The American College of Radiology (ACR) Data Science Institute (DSI) and the Cancer Imaging Archive (TCIA), funded by the National Cancer Institute (NCI), have teamed up to connect use cases and datasets to speed medical imaging artificial intelligence (AI) development. Dataset collection is the most important step in developing robust AI algorithms.

Linking ACR DSI Define-AI use cases to datasets enables developers to build radiology AI algorithms that include defined data elements and DICOM images useful for inputs, outputs, and training and testing models.
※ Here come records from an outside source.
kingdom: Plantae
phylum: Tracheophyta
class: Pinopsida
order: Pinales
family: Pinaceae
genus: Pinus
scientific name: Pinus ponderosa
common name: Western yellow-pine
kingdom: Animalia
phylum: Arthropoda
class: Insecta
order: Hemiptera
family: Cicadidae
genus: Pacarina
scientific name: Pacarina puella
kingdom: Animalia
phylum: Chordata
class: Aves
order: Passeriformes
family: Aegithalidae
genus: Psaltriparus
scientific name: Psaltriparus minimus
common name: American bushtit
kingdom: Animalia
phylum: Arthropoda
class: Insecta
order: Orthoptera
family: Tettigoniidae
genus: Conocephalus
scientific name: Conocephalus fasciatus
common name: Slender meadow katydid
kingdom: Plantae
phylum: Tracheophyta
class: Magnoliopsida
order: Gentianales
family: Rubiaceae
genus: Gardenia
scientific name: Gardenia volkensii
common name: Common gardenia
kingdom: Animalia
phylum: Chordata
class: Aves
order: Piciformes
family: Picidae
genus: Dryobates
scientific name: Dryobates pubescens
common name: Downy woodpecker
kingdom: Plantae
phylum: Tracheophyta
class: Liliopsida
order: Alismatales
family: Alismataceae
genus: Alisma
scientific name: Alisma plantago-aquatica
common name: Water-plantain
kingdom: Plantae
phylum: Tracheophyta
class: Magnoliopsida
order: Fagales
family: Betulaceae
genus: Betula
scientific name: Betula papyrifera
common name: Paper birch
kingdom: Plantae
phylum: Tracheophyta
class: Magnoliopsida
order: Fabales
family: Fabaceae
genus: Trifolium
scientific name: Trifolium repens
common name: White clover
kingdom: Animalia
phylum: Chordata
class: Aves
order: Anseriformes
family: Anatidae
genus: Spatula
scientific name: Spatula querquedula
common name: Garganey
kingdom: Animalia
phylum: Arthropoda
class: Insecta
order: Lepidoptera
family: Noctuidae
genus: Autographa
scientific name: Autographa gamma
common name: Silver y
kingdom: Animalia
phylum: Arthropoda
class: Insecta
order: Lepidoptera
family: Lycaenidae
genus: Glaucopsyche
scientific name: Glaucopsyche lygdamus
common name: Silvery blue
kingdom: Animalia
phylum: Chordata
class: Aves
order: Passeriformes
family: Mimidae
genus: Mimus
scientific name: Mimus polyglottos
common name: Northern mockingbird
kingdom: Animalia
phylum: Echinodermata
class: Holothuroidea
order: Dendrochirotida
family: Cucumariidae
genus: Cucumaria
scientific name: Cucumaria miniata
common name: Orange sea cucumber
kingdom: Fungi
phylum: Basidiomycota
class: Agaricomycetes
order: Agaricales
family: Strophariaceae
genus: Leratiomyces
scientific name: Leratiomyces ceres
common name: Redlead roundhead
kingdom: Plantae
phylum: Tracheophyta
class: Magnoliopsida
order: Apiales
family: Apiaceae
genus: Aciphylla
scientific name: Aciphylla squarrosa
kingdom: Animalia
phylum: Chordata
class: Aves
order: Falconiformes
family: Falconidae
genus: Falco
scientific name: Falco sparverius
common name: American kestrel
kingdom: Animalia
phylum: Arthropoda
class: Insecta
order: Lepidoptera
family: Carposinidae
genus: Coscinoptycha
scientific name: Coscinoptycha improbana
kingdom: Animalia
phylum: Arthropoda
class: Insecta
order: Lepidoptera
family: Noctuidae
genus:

TCIA datasets have been matched to ACR DSI cancer and non-cancer use cases based upon attributes such as body area, modality, and presence of secondary comorbidities. TCIA data are available under Creative Commons Attribution Licenses, and most are freely available for commercial use for machine learning purposes.

“Finding a good source of data and adequate data for model testing and validation is an ongoing challenge for those developing AI. We’ve now made it easier for those developing AI for medical imaging to get good data, and we’re sharing it along with the guidelines provided by our use cases to be sure the algorithms developed have value for us as radiologists,” says Bibb Allen Jr., MD, FACR, ACR DSI chief medical officer and diagnostic radiologist at Grandview Medical Center in Birmingham, Ala.

“We are pleased to see the ACR referring investigators to the TCIA data resource to help tackle the challenges of training AI models for specific clinical use cases. The National Cancer Institute (NCI) Cancer Imaging Program (CIP) mission includes supporting the availability of public data for imaging research,” says Janet F. Eary, MD, associate director of the Cancer Imaging Program at the National Institutes of Health National Cancer Institute.

ACR DSI Define-AI use cases were linked to TCIA datasets based on ongoing requests from the developer community to improve access to data for algorithm development. Connecting Define-AI use cases with TCIA datasets may advance research and development by providing AI developers with another set of resources for building AI tools to benefit radiology.